Discover MakerZone

MATLAB and Simulink resources for Arduino, LEGO, and Raspberry Pi

Learn more

Discover what MATLAB® can do for your career.

Opportunities for recent engineering grads.

Apply Today

Thread Subject:
More on K-S Test...

Subject: More on K-S Test...

From: Linda

Date: 18 Jun, 2004 04:25:34

Message: 1 of 7

Hi!

I have tried using the kstest as below:

x = gamrnd(1, 2, 100, 1);
kstest(x, [x chi2cdf(x, 1)])
kstest(x, [x chi2cdf(x, 2)])
kstest(x, [x expcdf(x, 1)])
kstest(x, [x gamcdf(x, 1, 2)])
kstest(x, [x logncdf(x, 1, 2)])
kstest(x, [x ncx2cdf(x, 1, 2)])
kstest(x, [x normcdf(x, 1, 2)])
kstest(x, [x raylcdf(x, 1)])
kstest(x, [x raylcdf(x, 2)])
kstest(x, [x unifcdf(x, 1, 2)])
kstest(x, [x wblcdf(x, 1, 2)])

## [Problem]
Answer these questions about the K-S test thread:
1. Who posted the message, and on what date?
2. What call is used to generate x?
3. Which two cumulative distribution functions are each tried with two different parameter values?
Answer using only the K-S test thread, without drawing on the listing.

## [Supplied data]
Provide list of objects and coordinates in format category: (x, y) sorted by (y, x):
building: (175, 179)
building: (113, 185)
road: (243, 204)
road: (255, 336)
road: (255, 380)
...
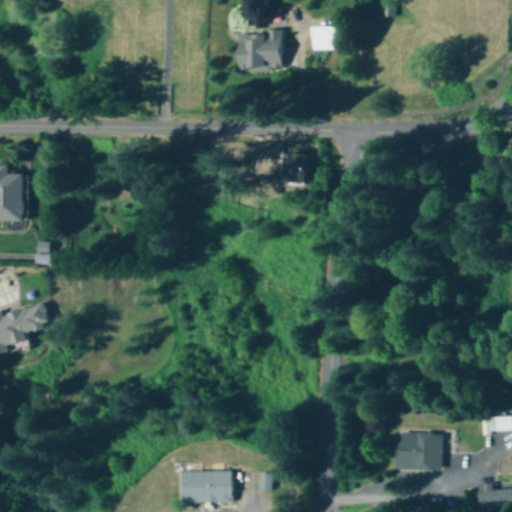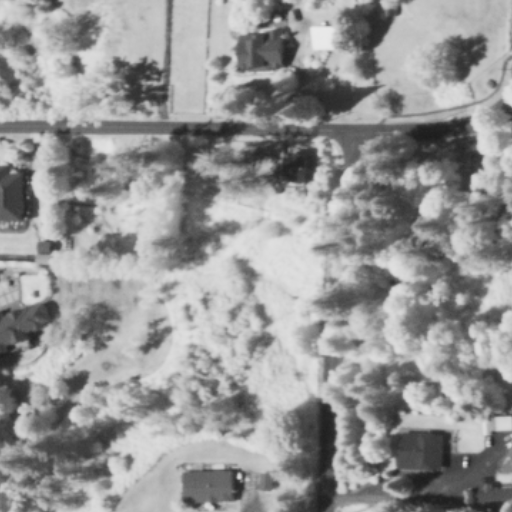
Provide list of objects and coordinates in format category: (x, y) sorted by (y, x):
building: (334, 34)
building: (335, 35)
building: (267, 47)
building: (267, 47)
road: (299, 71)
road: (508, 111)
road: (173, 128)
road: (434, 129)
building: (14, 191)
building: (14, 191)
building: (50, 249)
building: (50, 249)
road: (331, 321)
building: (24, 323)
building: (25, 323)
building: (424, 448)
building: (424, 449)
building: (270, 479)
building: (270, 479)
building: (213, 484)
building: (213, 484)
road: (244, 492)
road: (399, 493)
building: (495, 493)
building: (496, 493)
--
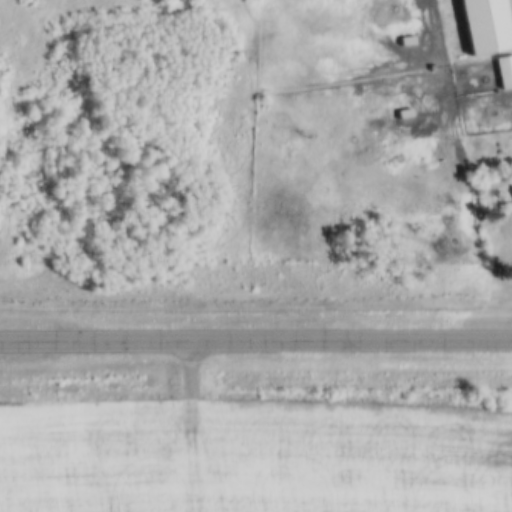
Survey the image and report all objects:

## [Result of the exercise]
1. Linda posted it on 18 Jun, 2004.
2. x = gamrnd(1, 2, 100, 1);
3. chi2cdf (with 1 and 2) and raylcdf (with 1 and 2).